Sprawl: Yeah, metro LA covers a lot of territory. Atlanta just added nine more counties to the official "metro area". I'm not sure of the exact figure, but I believe it's 100 miles from corner to corner. (Until recently, the population basically lived in an area until it became crappy, then moved somewhere else to build a new community.)

Traffic: The obvious one. Sucks both places. In a survey done a couple of years ago, Atlanta actually beat LA for longest average distance of commute and longest average time spent commuting. With all that sprawl, is that any surprise? And nobody upon nobody (pretty much in either city) uses public transportation. Heck, in Atlanta, the few kids in my class that didn't get cars when they turned sixteen were outcasts. (I had to wait a full four months to get my license, and it felt like an eternity.)

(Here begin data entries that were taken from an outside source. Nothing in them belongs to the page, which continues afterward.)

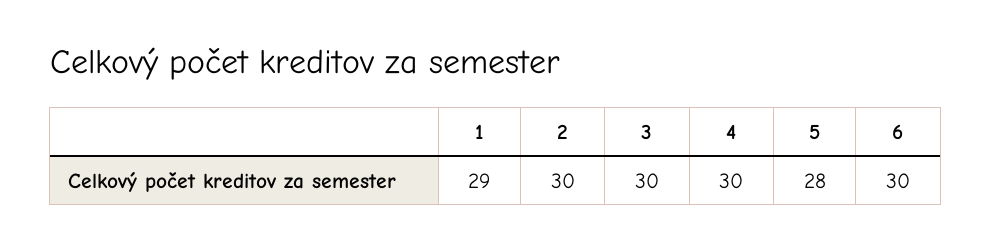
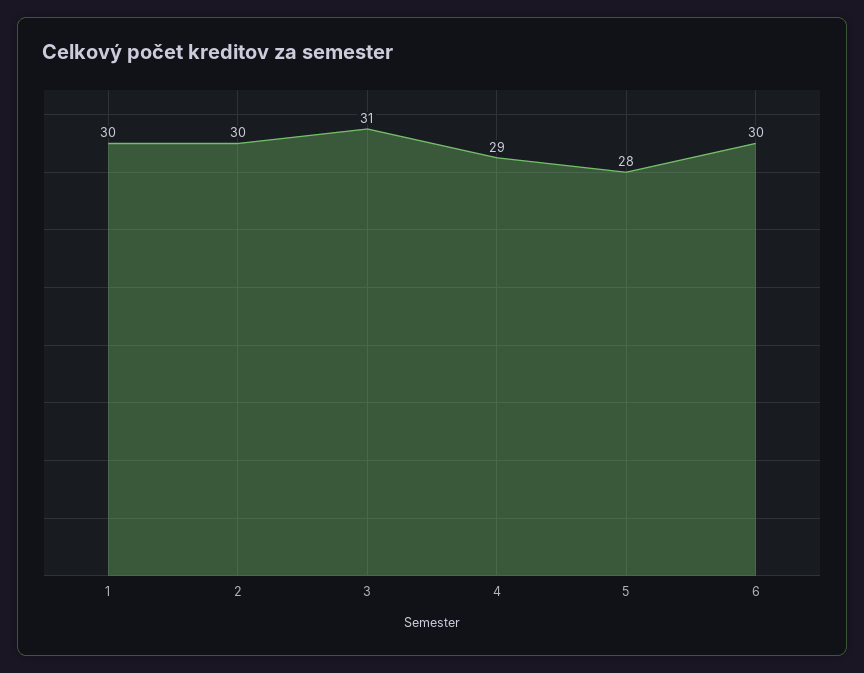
  {
-   "1": 29,
+   "1": 30,
    "2": 30,
-   "3": 30,
+   "3": 31,
-   "4": 30,
+   "4": 29,
    "5": 28,
    "6": 30
  }

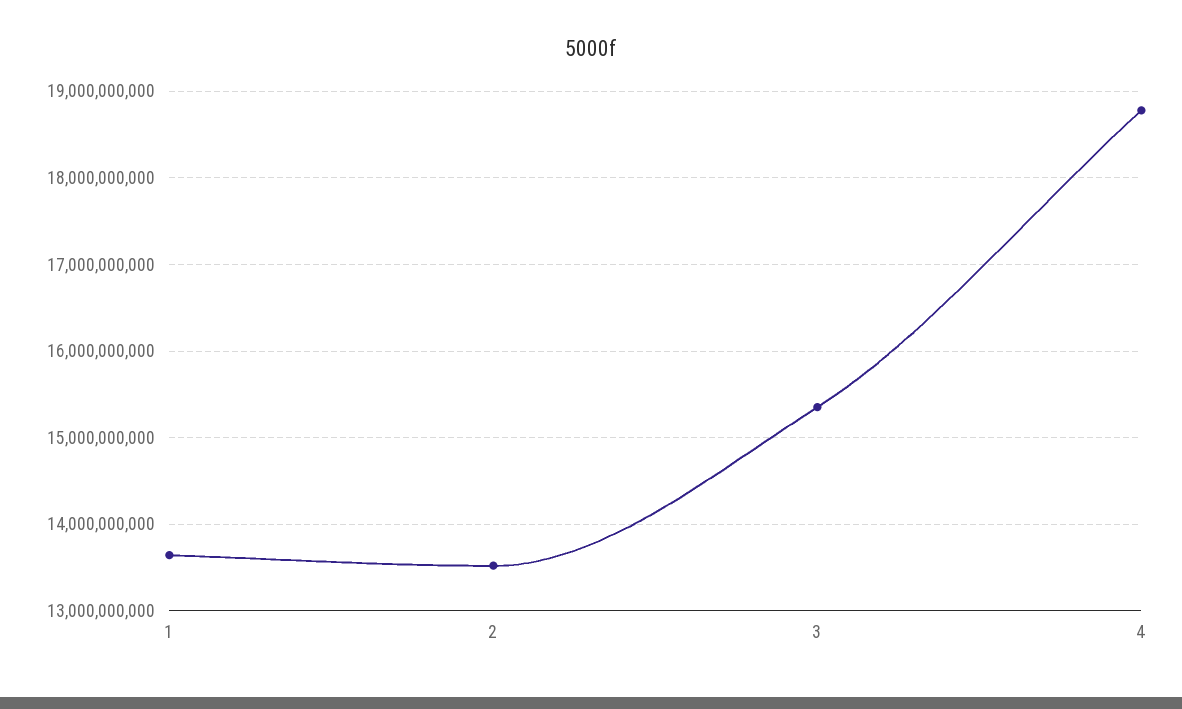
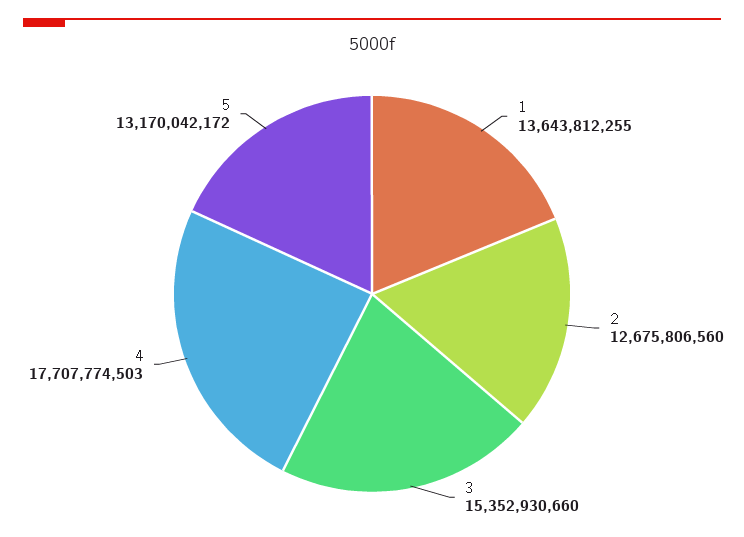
  {
    "1": 13643812255,
-   "2": 13500000000,
+   "2": 12675806560,
    "3": 15352930660,
-   "4": 18800000000
+   "4": 17707774503,
+   "5": 13170042172
  }

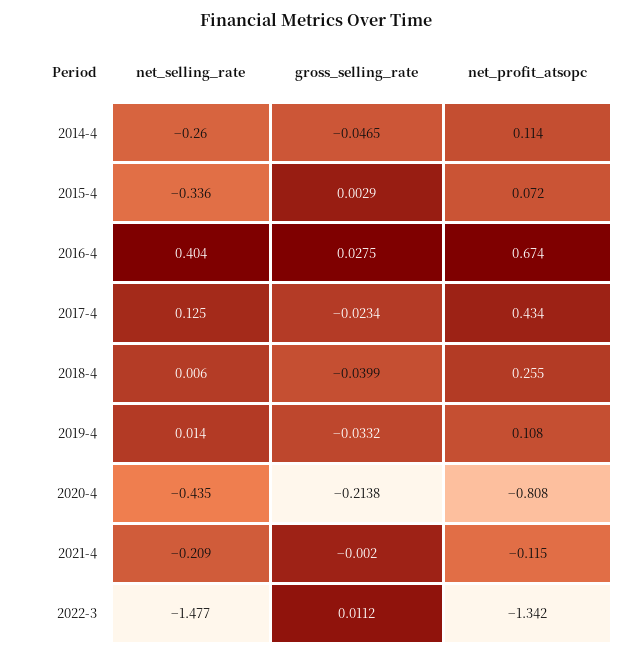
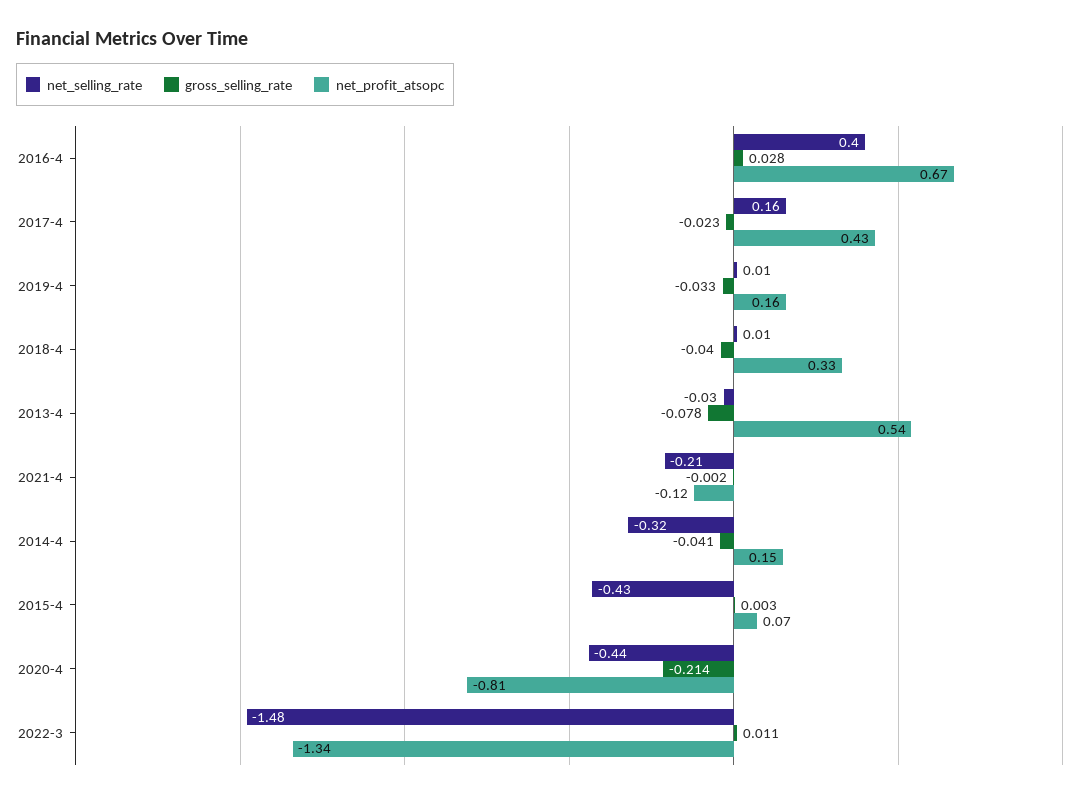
  {
    "net_selling_rate": {
-     "2014-4": -0.26,
+     "2014-4": -0.32,
-     "2015-4": -0.336,
+     "2015-4": -0.43,
      "2016-4": 0.404,
-     "2017-4": 0.125,
+     "2017-4": 0.16,
      "2018-4": 0.006,
      "2019-4": 0.014,
      "2020-4": -0.435,
      "2021-4": -0.209,
-     "2022-3": -1.477
+     "2022-3": -1.477,
+     "2013-4": -0.03
    },
    "gross_selling_rate": {
-     "2014-4": -0.0465,
+     "2014-4": -0.041,
      "2015-4": 0.0029,
      "2016-4": 0.0275,
      "2017-4": -0.0234,
      "2018-4": -0.0399,
      "2019-4": -0.0332,
      "2020-4": -0.2138,
      "2021-4": -0.002,
-     "2022-3": 0.0112
+     "2022-3": 0.0112,
+     "2013-4": -0.078
    },
    "net_profit_atsopc": {
-     "2014-4": 0.114,
+     "2014-4": 0.15,
      "2015-4": 0.072,
      "2016-4": 0.674,
      "2017-4": 0.434,
-     "2018-4": 0.255,
+     "2018-4": 0.33,
-     "2019-4": 0.108,
+     "2019-4": 0.16,
      "2020-4": -0.808,
      "2021-4": -0.115,
-     "2022-3": -1.342
+     "2022-3": -1.342,
+     "2013-4": 0.54
    }
  }

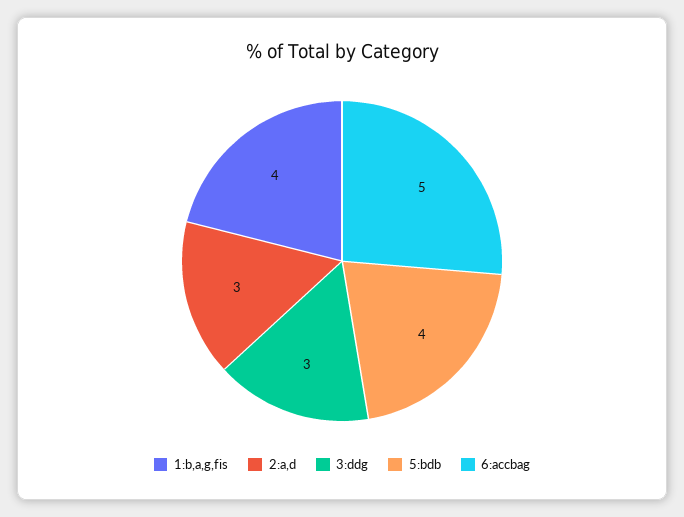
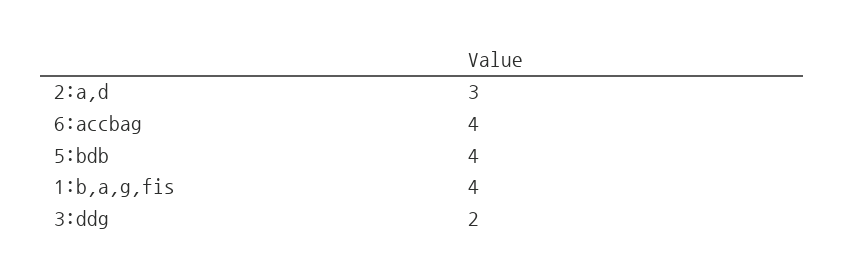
  {
    "1:b,a,g,fis": 4,
    "2:a,d": 3,
-   "3:ddg": 3,
+   "3:ddg": 2,
    "5:bdb": 4,
-   "6:accbag": 5
+   "6:accbag": 4
  }

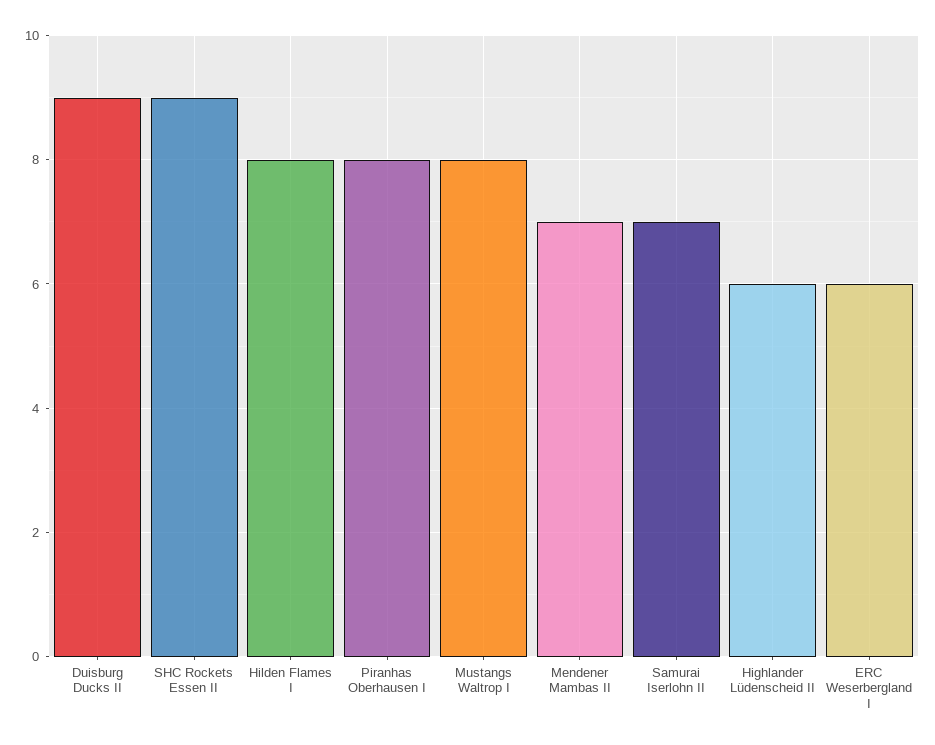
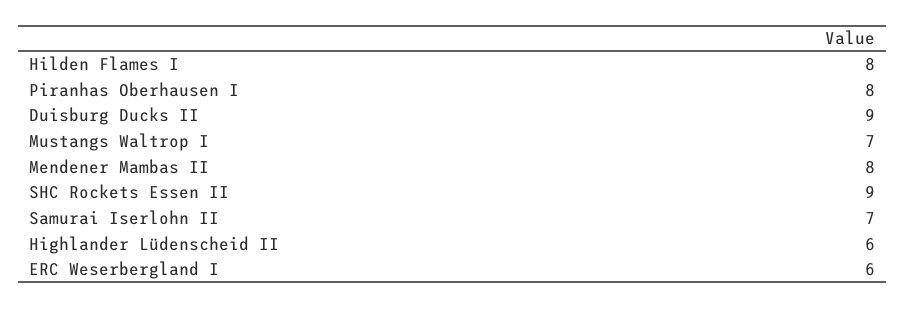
  {
    "Duisburg Ducks II": 9,
    "SHC Rockets Essen II": 9,
    "Hilden Flames I": 8,
    "Piranhas Oberhausen I": 8,
-   "Mustangs Waltrop I": 8,
+   "Mustangs Waltrop I": 7,
-   "Mendener Mambas II": 7,
+   "Mendener Mambas II": 8,
    "Samurai Iserlohn II": 7,
    "Highlander Lüdenscheid II": 6,
    "ERC Weserbergland I": 6
  }

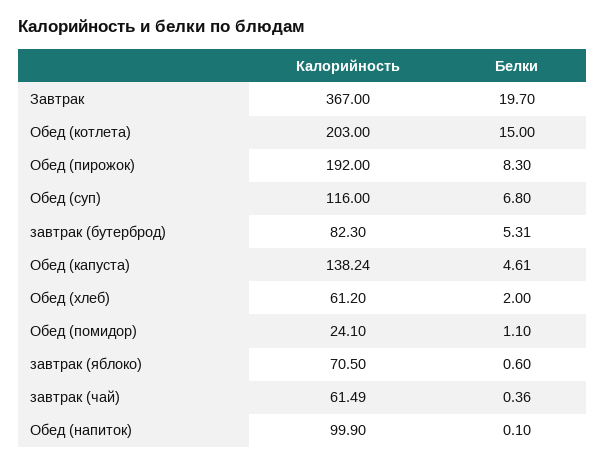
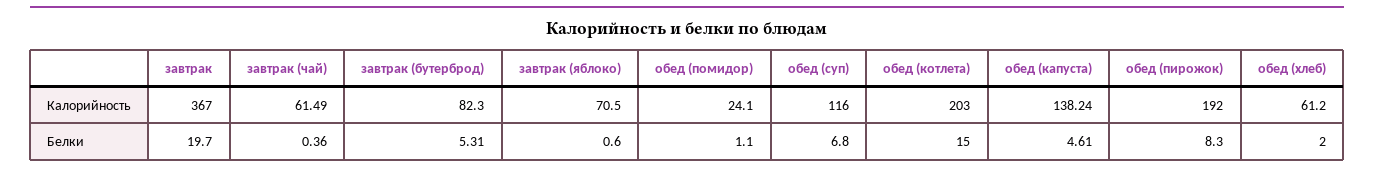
  {
    "Калорийность": {
      "Завтрак": 367,
      "Обед (котлета)": 203,
      "Обед (пирожок)": 192,
      "Обед (суп)": 116,
      "завтрак (бутерброд)": 82.3,
      "Обед (капуста)": 138.24,
      "Обед (хлеб)": 61.2,
      "Обед (помидор)": 24.1,
      "завтрак (яблоко)": 70.5,
-     "завтрак (чай)": 61.49,
+     "завтрак (чай)": 61.49
-     "Обед (напиток)": 99.9
    },
    "Белки": {
      "Завтрак": 19.7,
      "Обед (котлета)": 15,
      "Обед (пирожок)": 8.3,
      "Обед (суп)": 6.8,
      "завтрак (бутерброд)": 5.31,
      "Обед (капуста)": 4.61,
      "Обед (хлеб)": 2,
      "Обед (помидор)": 1.1,
      "завтрак (яблоко)": 0.6,
-     "завтрак (чай)": 0.36,
+     "завтрак (чай)": 0.36
-     "Обед (напиток)": 0.1
    }
  }

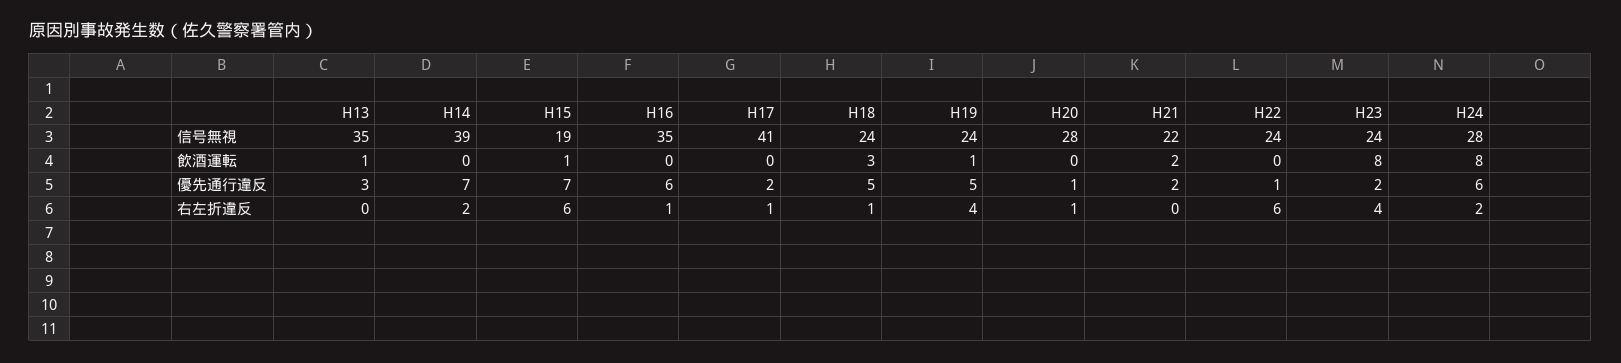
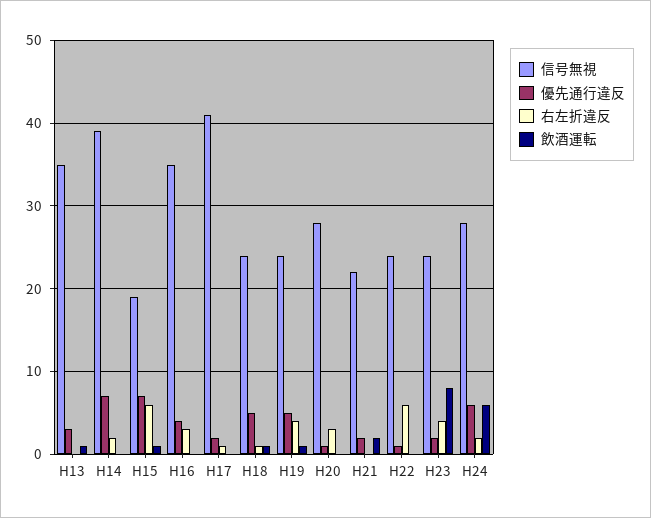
  {
    "信号無視": {
      "H13": 35,
      "H14": 39,
      "H15": 19,
      "H16": 35,
      "H17": 41,
      "H18": 24,
      "H19": 24,
      "H20": 28,
      "H21": 22,
      "H22": 24,
      "H23": 24,
      "H24": 28
    },
    "飲酒運転": {
      "H13": 1,
      "H14": 0,
      "H15": 1,
      "H16": 0,
      "H17": 0,
-     "H18": 3,
+     "H18": 1,
      "H19": 1,
      "H20": 0,
      "H21": 2,
      "H22": 0,
      "H23": 8,
-     "H24": 8
+     "H24": 6
    },
    "優先通行違反": {
      "H13": 3,
      "H14": 7,
      "H15": 7,
-     "H16": 6,
+     "H16": 4,
      "H17": 2,
      "H18": 5,
      "H19": 5,
      "H20": 1,
      "H21": 2,
      "H22": 1,
      "H23": 2,
      "H24": 6
    },
    "右左折違反": {
      "H13": 0,
      "H14": 2,
      "H15": 6,
-     "H16": 1,
+     "H16": 3,
      "H17": 1,
      "H18": 1,
      "H19": 4,
-     "H20": 1,
+     "H20": 3,
      "H21": 0,
      "H22": 6,
      "H23": 4,
      "H24": 2
    }
  }

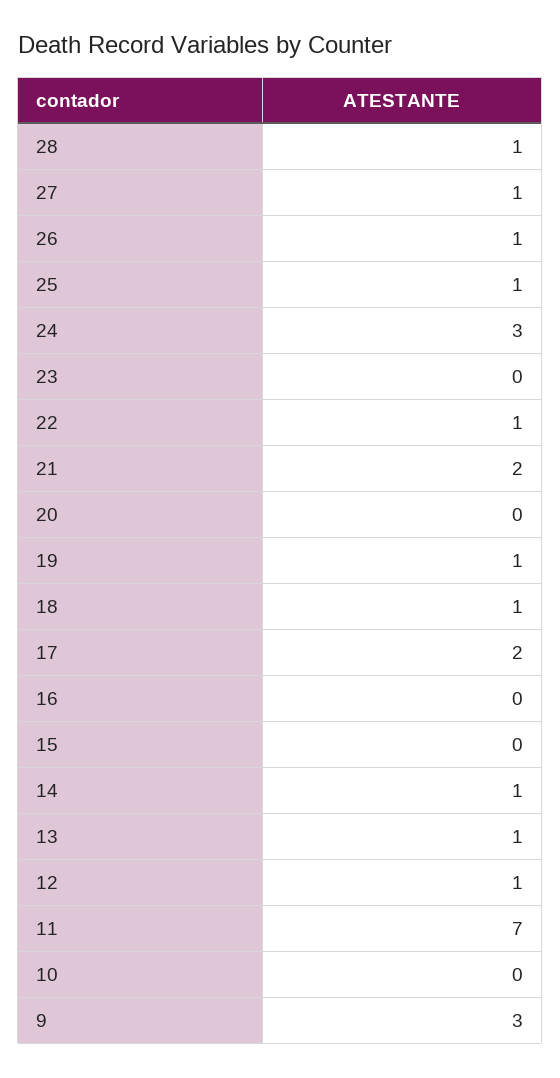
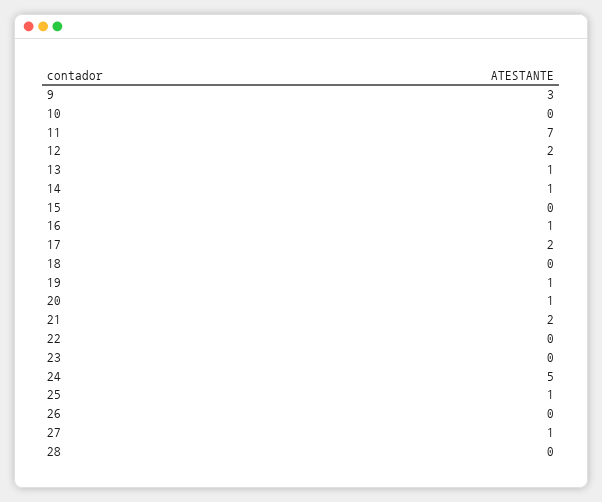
  {
-   "28": 1,
+   "28": 0,
    "27": 1,
-   "26": 1,
+   "26": 0,
    "25": 1,
-   "24": 3,
+   "24": 5,
    "23": 0,
-   "22": 1,
+   "22": 0,
    "21": 2,
-   "20": 0,
+   "20": 1,
    "19": 1,
-   "18": 1,
+   "18": 0,
    "17": 2,
-   "16": 0,
+   "16": 1,
    "15": 0,
    "14": 1,
    "13": 1,
-   "12": 1,
+   "12": 2,
    "11": 7,
    "10": 0,
    "9": 3
  }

Smog: LA is the indisputed king of smog. But Atlanta has gained in recent years, particularly with the drought, the long commutes, and the increase in SUV's. Scary fact - Atlanta had more smog alert days in 1999 than Los Angeles did.

I'm not the first person to notice this trend. Ever since the "masterpiece" of Burt Reynolds' Sharky's Machine, Atlanta has been trying to sell itself as a viable movie location. Some actors even relocated to Atlanta, just so they wouldn't have to put up with all of the daily Hollywood hype. Unfortunately for them, Atlanta's resume looks like this: Freejack, Robocop 3, Scream 2, parts of Road Trip, and parts of that Denzel Washington football movie. Recreate that end scene of The Heavenly Kid on the escalator at the Peachtree Center MARTA subway station! (That one's in the brochure, I'm sure.) Oh, and there was that other movie that was largely filmed at one of my classmate's house - a movie so memorable I can't remember who was in it or what the title was. Wait, I think Sean Young was in it. Maybe.

I know, you think I'm nuts. Yes, this theory is stupid. But give it up for Atlanta - we took one step closer today.

At 5:00 this morning, I was rudely awakened. My room was kinda noisy. Felt like the room was moving. Hey, wait a minute - it was.

Yes, that's right, kids - earthquake! One more merit badge for the sash.

For those of you with Life of Chris Blackburn punch cards, poke out the "Earthquake" punch under "Nature's Worst". You should now have "Hurricane" (Fran - 1996) and "Blizzard" (1993) punched out. All you need is "Whirlpool", and you get a free slushie!

As you know, however, sequels are always lacking something from the original. And here's where the big plot hole is in this one: no beach. Okay, yeah, Lake Lanier is just up the road. But the "beach" there has water slides, no surf, and has an admission fee.

I am ready to remedy this problem. I'm going to run for President, and here is my platform: Flood Alabama. No one will miss it, I promise.

Flood Alabama (and western Georgia) all the way up to western suburbs of Atlanta, and we've got ourselves a beach! Hey - the peaks of the Appalachians will become islands - much closer than flying to Hawaii or Puerto Rico.

Admittedly, I really don't want Atlanta to become LA II. LA is already LA and we really don't need two. I would far prefer Atlanta to get their mess together and deal with the traffic, the smog, the water issues, and everything else. And I'll take the Braves over the Dodgers any day.

But can we flood Alabama anyway? Please?